Cornelia Rogall-Grothe empfiehlt interessierten ITlern besonders einen Job beim BSI: "Hier können Mitarbeiter Security-Themen aktiv mitgestalten."
Foto: BMI

"Die Attraktivität des Arbeitsplatzes, aber auch Reputation sind für IT-Fachkräfte von großer Bedeutung - hier kann der öffentliche Dienst im Kampf um die besten Köpfe in der Tat punkten", erklärt denn auch Staatssekretärin Cornelia Rogall-Grothe, die IT-Beauftragte der Bundesregierung. Schließlich würden Computerprofis im öffentlichen Dienst vielfältige Aufgaben mit gesamtgesellschaftlicher Bedeutung finden. "Im Bundesinnenministerium gibt es beispielsweise Tätigkeiten, die sich mit der öffentlichen Sicherheit über die Integration der in Deutschland lebenden Menschen mit Migrationshintergrund bis hin zu Sportförderung und Katastrophenschutz beschäftigen", betont die Staatssekretärin. Ein wichtiges Zukunftsthema sei auch die IT-Sicherheit.

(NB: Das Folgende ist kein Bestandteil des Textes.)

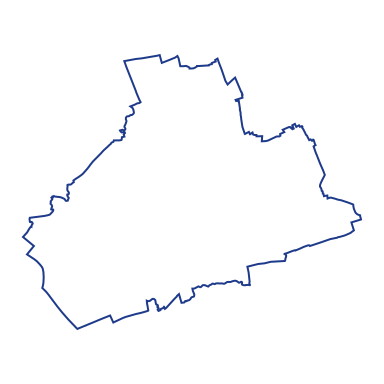 Tieu Can, Trà Vinh, Vietnam (Mercator projection)
{"feature_id": "81297802B7308282486980", "entity_name": "Tieu Can", "entity_type": "district", "adm_level": 2, "iso_a3": "VNM", "parent_name": "Vietnam", "parent_adm1": "Trà Vinh", "projection": "mercator", "projection_center": [106.203, 9.81], "detail": "fine", "context": "isolated", "style": "outline", "palette": "blue", "viewbox_px": 384, "rotation_deg": 0, "n_neighbors": 0, "source": "geoboundaries", "source_scale": "gbopen_adm2", "svg_char_len": 5945}
<svg xmlns="http://www.w3.org/2000/svg" viewBox="0 0 384 384"><path d="M130.4,106.4L132.1,107.6L132.6,108.1L133.1,109.0L133.3,109.6L133.8,111.8L133.9,112.7L133.7,113.3L133.3,113.9L132.2,114.8L131.7,115.0L130.4,115.1L129.2,116.1L128.8,116.2L127.1,116.4L126.7,116.6L126.1,117.4L125.9,117.8L125.8,119.0L126.4,120.7L126.4,121.6L125.2,124.9L124.6,125.8L124.4,126.8L124.5,127.1L125.3,128.4L125.4,128.9L125.2,129.6L124.7,130.0L124.3,130.2L123.5,130.2L122.7,129.8L122.3,129.8L120.0,130.5L120.6,131.5L121.4,132.2L121.7,132.4L122.8,132.3L123.7,131.9L124.1,131.9L124.7,132.2L125.0,133.1L123.8,134.2L123.7,134.4L124.4,136.6L121.9,137.2L121.7,139.6L121.5,139.9L121.2,140.1L119.2,140.4L113.8,140.4L113.5,141.7L113.3,141.9L111.8,142.5L111.4,142.8L110.6,144.1L109.7,144.7L108.1,146.3L103.5,150.5L100.7,153.6L93.0,161.4L89.5,165.8L89.4,166.1L87.1,169.0L83.3,173.3L81.8,174.7L78.6,177.0L75.8,178.8L73.4,180.5L73.8,182.2L72.8,182.8L71.0,184.4L70.4,184.6L68.2,184.6L67.6,184.9L67.4,185.1L67.6,186.2L67.3,188.2L67.3,189.8L67.6,190.7L68.8,192.4L68.9,192.7L68.8,193.8L68.5,194.3L68.1,194.5L67.4,194.4L67.2,194.8L67.2,195.2L67.8,196.7L68.7,197.8L68.7,198.2L67.9,199.9L67.8,200.6L66.5,200.9L65.9,200.8L65.5,200.5L65.0,199.5L64.2,198.8L62.1,197.8L60.1,197.1L55.2,196.6L54.0,196.1L53.8,196.5L53.4,196.8L52.8,196.4L52.5,196.4L52.0,197.1L51.4,197.6L51.6,197.9L52.3,198.3L52.4,198.9L52.1,199.5L50.7,201.3L50.8,202.5L50.5,203.4L50.6,203.9L51.6,204.9L52.1,206.1L52.1,206.7L51.4,208.3L51.2,209.4L51.8,209.6L53.0,209.5L53.2,209.8L53.3,210.3L53.1,210.8L52.5,211.8L49.8,214.6L48.3,215.1L44.7,215.9L29.8,217.8L29.5,219.1L29.9,221.9L30.3,222.1L31.4,221.9L31.8,222.0L32.5,222.9L32.7,223.7L32.1,224.2L31.9,225.1L31.4,226.1L31.4,226.8L30.9,226.6L29.4,228.5L27.0,232.6L25.6,234.1L23.0,237.0L33.9,246.0L27.0,254.4L34.1,259.1L36.6,261.0L39.2,263.7L41.2,266.0L42.4,267.8L42.9,269.4L43.4,271.9L43.7,277.3L43.4,283.0L42.9,285.8L42.3,288.0L45.9,291.5L48.2,294.3L57.2,306.3L62.1,312.4L68.5,319.7L77.3,328.9L92.2,322.8L101.8,318.8L110.1,315.5L113.3,322.5L123.1,317.9L126.1,316.8L136.0,314.0L140.9,312.9L146.2,311.4L148.2,310.7L148.3,310.5L147.5,305.9L147.0,303.3L146.8,300.7L148.1,301.2L149.5,301.0L150.4,300.5L152.1,299.1L153.0,298.8L154.0,299.0L155.2,300.0L155.3,300.3L155.9,303.6L156.0,304.1L156.3,304.4L157.1,304.7L157.9,305.4L157.9,305.7L157.4,306.3L157.4,307.0L158.2,307.3L158.4,307.7L158.4,308.1L158.4,308.4L157.7,309.2L157.6,309.6L158.5,310.9L159.6,310.5L160.4,310.0L160.2,309.3L163.6,307.8L163.8,307.0L164.0,306.8L164.2,307.0L164.5,308.3L164.9,308.9L166.4,307.7L174.3,299.0L176.7,296.6L177.1,295.8L179.0,294.1L181.5,302.8L184.1,302.5L184.6,302.1L185.2,301.1L185.7,301.0L186.6,301.2L187.2,300.6L188.3,300.4L189.3,300.1L190.5,298.9L190.9,298.1L191.5,297.4L192.0,297.1L193.8,296.6L194.0,296.4L194.2,295.7L194.3,294.4L192.8,290.7L192.4,288.6L193.6,288.6L194.7,288.4L198.4,286.4L200.0,287.1L200.7,287.1L201.2,286.8L202.5,285.4L203.0,285.2L204.0,285.1L204.9,285.2L208.2,286.6L208.4,286.5L208.9,285.8L209.6,285.2L211.0,284.7L212.3,283.7L212.8,283.6L214.7,284.1L215.1,284.0L215.8,283.5L216.4,283.4L217.8,283.3L219.8,283.5L221.9,283.4L224.1,283.8L224.4,283.7L225.5,283.1L227.2,282.0L228.5,281.9L229.6,282.0L230.2,282.0L230.8,281.9L232.2,281.3L234.3,280.8L235.1,280.7L236.3,281.0L237.4,281.5L238.7,282.6L239.1,282.7L239.6,282.6L241.0,281.8L241.5,281.8L241.8,282.0L242.1,282.4L241.9,284.0L242.0,284.5L243.1,285.1L245.1,285.3L245.9,285.0L249.1,284.9L249.7,285.2L249.9,285.1L249.9,284.7L249.3,283.4L249.6,281.5L248.6,272.3L247.4,266.7L258.1,264.0L264.6,263.3L270.7,261.8L284.8,261.0L285.2,260.2L285.6,258.0L286.0,256.9L286.2,255.9L286.1,255.3L285.9,255.0L285.2,254.4L284.6,254.0L285.1,253.6L286.0,253.5L292.1,251.1L295.1,250.2L295.4,250.5L300.0,248.6L303.7,246.9L307.3,245.6L308.4,245.3L309.3,245.3L309.5,245.4L309.9,246.0L320.8,242.4L330.3,239.1L336.2,237.9L336.9,237.8L337.9,237.2L339.7,236.9L344.6,235.5L348.6,233.8L350.7,232.8L351.8,231.9L353.9,230.4L351.4,222.4L361.0,219.5L360.9,218.8L360.2,216.5L360.1,215.8L360.1,215.3L358.6,214.9L357.2,214.2L355.8,213.0L355.2,212.0L353.8,208.5L353.4,206.4L353.3,204.9L353.0,204.4L347.6,202.4L341.3,200.3L337.3,199.5L335.8,198.9L330.9,197.6L329.4,197.8L327.6,198.5L327.3,195.5L325.5,195.8L324.0,196.2L323.4,193.6L322.8,193.5L322.6,191.3L321.8,191.0L321.6,190.7L321.6,190.0L321.3,188.7L320.6,187.4L320.0,186.7L320.0,185.5L320.2,184.6L320.8,183.0L322.2,180.0L324.4,175.8L324.8,174.9L323.1,170.4L320.2,163.8L316.5,154.4L316.0,153.4L313.6,146.4L315.5,145.1L315.2,144.8L313.7,140.0L313.4,139.7L313.0,139.7L312.4,140.6L312.1,140.8L311.8,140.7L310.6,139.4L309.2,140.1L307.4,136.6L307.1,135.7L306.9,135.5L306.1,134.9L305.8,134.5L305.5,133.6L303.2,129.1L302.2,127.8L302.1,127.1L302.4,126.8L301.9,126.1L299.9,126.8L299.0,125.3L296.3,126.9L294.9,123.9L292.3,125.3L293.7,128.6L292.4,129.2L291.9,128.6L291.6,128.5L291.4,128.4L291.1,127.5L290.3,127.5L290.0,127.0L288.8,127.1L282.7,129.8L284.3,132.1L280.1,134.0L280.4,135.7L279.4,136.4L276.6,136.5L267.9,140.6L265.6,141.1L261.8,141.3L262.2,136.2L256.5,136.3L256.4,135.0L254.5,135.0L253.1,134.5L252.5,132.5L251.1,133.4L250.5,133.9L250.3,134.4L250.3,135.0L248.9,131.9L244.9,134.0L244.8,133.9L242.4,126.8L241.2,119.0L241.0,116.6L240.8,115.9L240.6,114.7L240.6,112.8L239.8,109.4L240.0,109.0L238.8,101.0L238.0,101.2L237.6,100.6L236.1,101.0L235.6,99.9L242.5,97.7L242.0,95.1L242.5,95.0L242.5,94.6L241.7,92.4L241.4,92.4L235.1,77.6L232.0,80.3L227.6,84.5L225.4,80.8L224.5,78.1L221.5,69.3L218.8,62.4L217.5,58.6L215.2,60.0L215.7,61.5L211.8,63.0L211.8,64.1L211.3,64.1L209.0,64.9L208.9,65.4L199.1,66.0L197.0,66.0L196.9,66.5L195.1,67.6L194.0,68.1L193.0,68.4L191.5,68.5L189.5,68.5L189.4,67.6L188.9,67.2L188.4,66.8L187.7,66.7L186.2,65.9L183.4,66.2L180.3,66.2L178.6,58.4L177.4,56.0L175.1,57.6L169.0,60.1L161.8,62.9L159.7,55.1L157.3,55.7L142.1,58.3L135.8,59.0L124.3,61.1L126.2,66.5L135.5,90.1L136.5,93.0L139.4,99.9L140.6,102.1L139.4,103.0L138.5,103.2L137.3,103.3L134.7,104.7L130.4,106.4Z" fill="none" stroke="#1e3a8a" stroke-width="2"/></svg>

In diesem sensiblen Bereich ist nach Meinung von Rogall-Grothe insbesondere das Bundesamt für Sicherheit in der Informationstechnik (BSI) eine gute Adresse: "Hier können Mitarbeiter Security-Themen aktiv mitgestalten." Die Bundes-CIO ist überzeugt, dass das Langweiler-Image der Behörden bald der Vergangenheit angehören wird.